» **WHAT YOU ARE ASKED TO DO**:
Once the line containing "Page size: 1275x1650." is found in the entries below, restate it and each following line word for word, stopping after the line containing "For every layout".

++++ MATERIAL FOR THIS TASK ++++

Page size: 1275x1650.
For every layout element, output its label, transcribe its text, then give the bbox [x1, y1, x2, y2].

++++
++++ MATERIAL FOR THIS TASK ++++

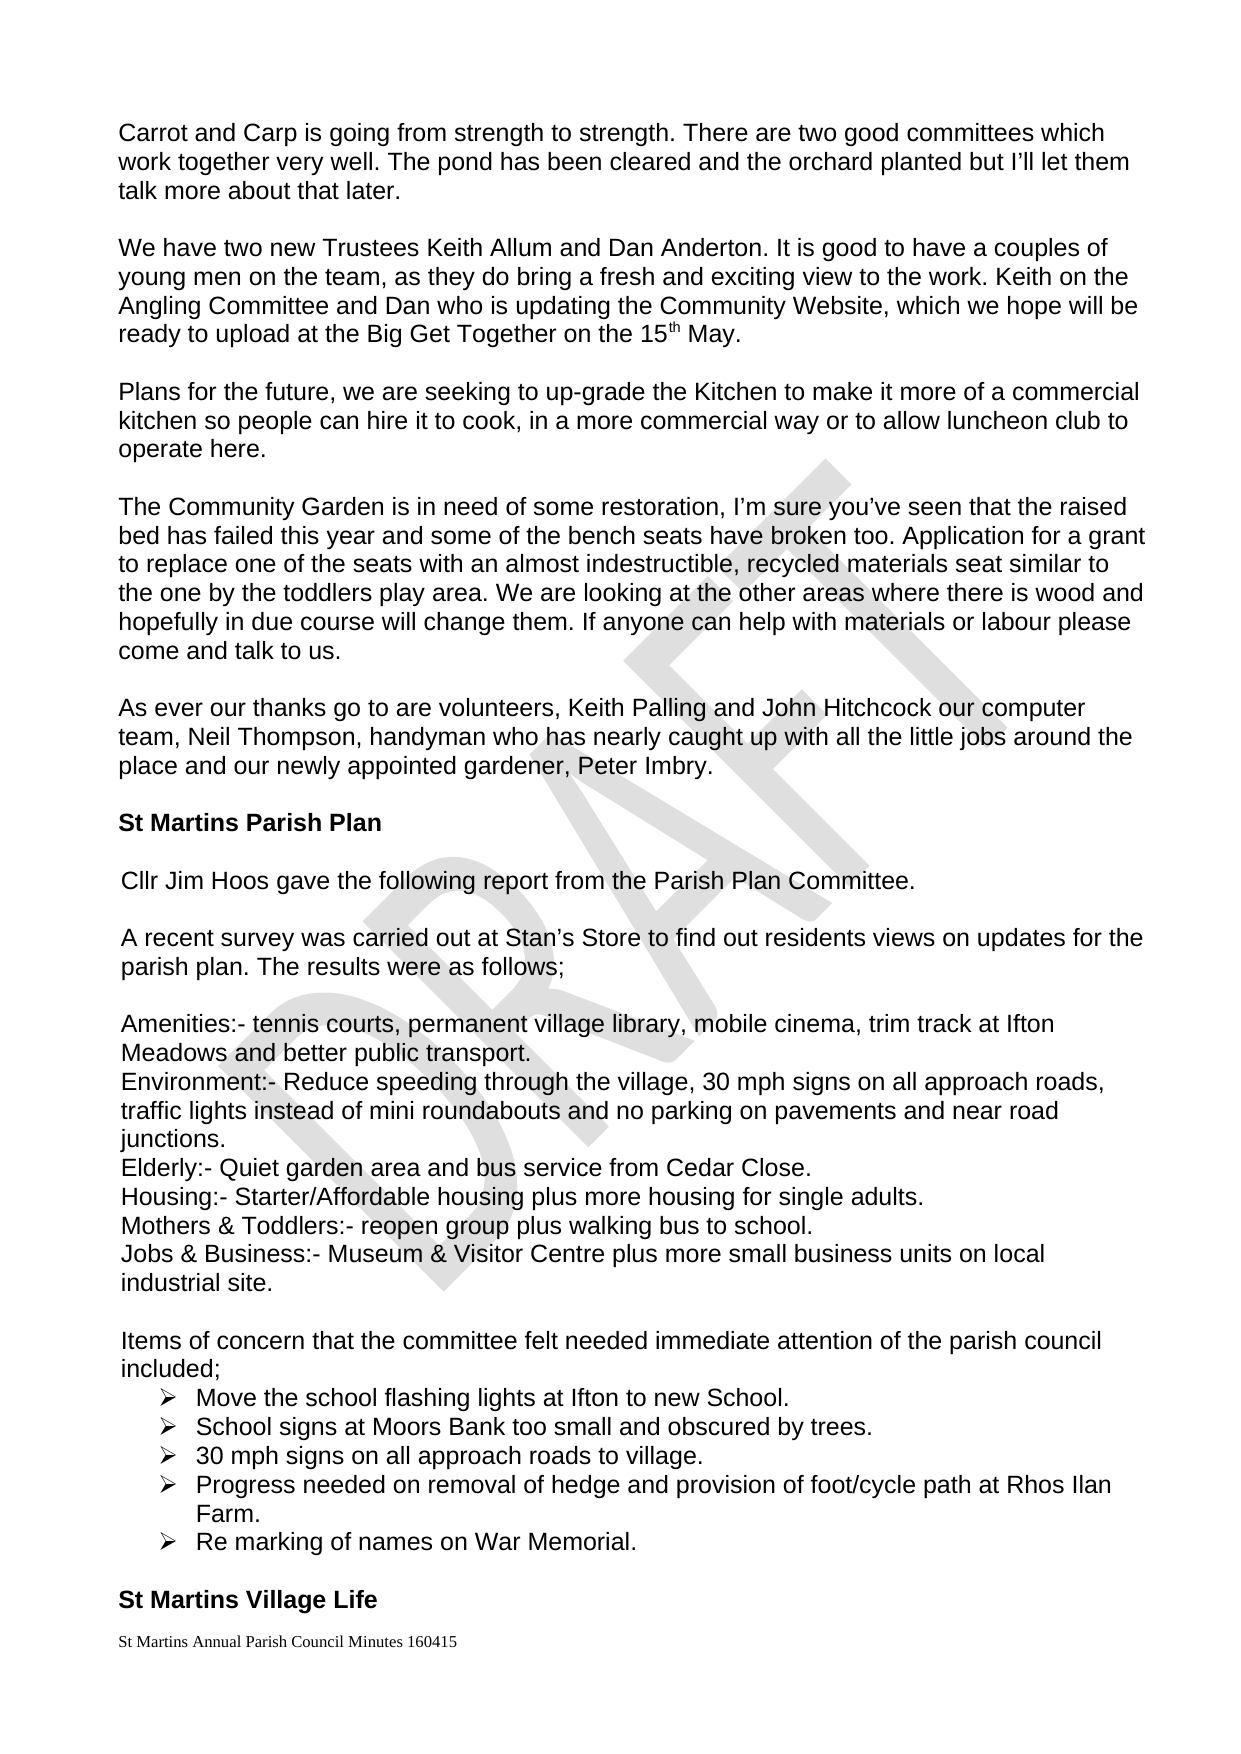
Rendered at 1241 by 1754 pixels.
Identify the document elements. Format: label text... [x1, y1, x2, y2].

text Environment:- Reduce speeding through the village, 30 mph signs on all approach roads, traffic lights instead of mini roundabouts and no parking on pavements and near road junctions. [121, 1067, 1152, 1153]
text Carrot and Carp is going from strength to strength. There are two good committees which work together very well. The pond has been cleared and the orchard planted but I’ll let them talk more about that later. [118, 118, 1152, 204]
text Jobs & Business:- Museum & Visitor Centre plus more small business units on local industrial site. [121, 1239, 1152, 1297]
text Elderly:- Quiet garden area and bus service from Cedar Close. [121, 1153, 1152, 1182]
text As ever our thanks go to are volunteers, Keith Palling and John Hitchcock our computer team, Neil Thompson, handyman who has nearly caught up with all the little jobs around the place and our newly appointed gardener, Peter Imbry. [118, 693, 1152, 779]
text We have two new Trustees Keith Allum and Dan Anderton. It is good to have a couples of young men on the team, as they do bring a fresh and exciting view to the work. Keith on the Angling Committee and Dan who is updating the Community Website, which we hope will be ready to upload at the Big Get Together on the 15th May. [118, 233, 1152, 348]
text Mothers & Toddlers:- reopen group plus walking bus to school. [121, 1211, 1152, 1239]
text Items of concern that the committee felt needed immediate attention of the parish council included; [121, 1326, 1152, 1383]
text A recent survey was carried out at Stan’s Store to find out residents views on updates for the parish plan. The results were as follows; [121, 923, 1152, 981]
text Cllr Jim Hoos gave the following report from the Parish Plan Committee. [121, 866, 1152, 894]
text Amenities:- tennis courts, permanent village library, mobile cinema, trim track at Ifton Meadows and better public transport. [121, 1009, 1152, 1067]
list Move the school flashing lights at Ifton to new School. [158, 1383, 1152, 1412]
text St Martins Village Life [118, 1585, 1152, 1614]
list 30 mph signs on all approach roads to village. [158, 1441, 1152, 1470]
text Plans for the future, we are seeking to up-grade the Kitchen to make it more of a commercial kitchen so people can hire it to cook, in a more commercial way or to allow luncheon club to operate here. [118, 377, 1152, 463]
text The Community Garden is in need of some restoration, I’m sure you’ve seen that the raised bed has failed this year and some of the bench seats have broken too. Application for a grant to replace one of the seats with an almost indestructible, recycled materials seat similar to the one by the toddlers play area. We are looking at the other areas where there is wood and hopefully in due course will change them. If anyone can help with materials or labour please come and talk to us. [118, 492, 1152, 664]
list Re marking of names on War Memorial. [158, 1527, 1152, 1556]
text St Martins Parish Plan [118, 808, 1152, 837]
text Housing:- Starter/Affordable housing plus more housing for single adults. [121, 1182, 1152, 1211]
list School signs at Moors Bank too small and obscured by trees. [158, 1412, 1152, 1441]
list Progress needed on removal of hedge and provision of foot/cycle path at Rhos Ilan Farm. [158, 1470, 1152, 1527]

++++

» **RESPONSE TO THE TASK**:
Page size: 1275x1650.
For every layout element, output its label, transcribe its text, then give the bbox [x1, y1, x2, y2].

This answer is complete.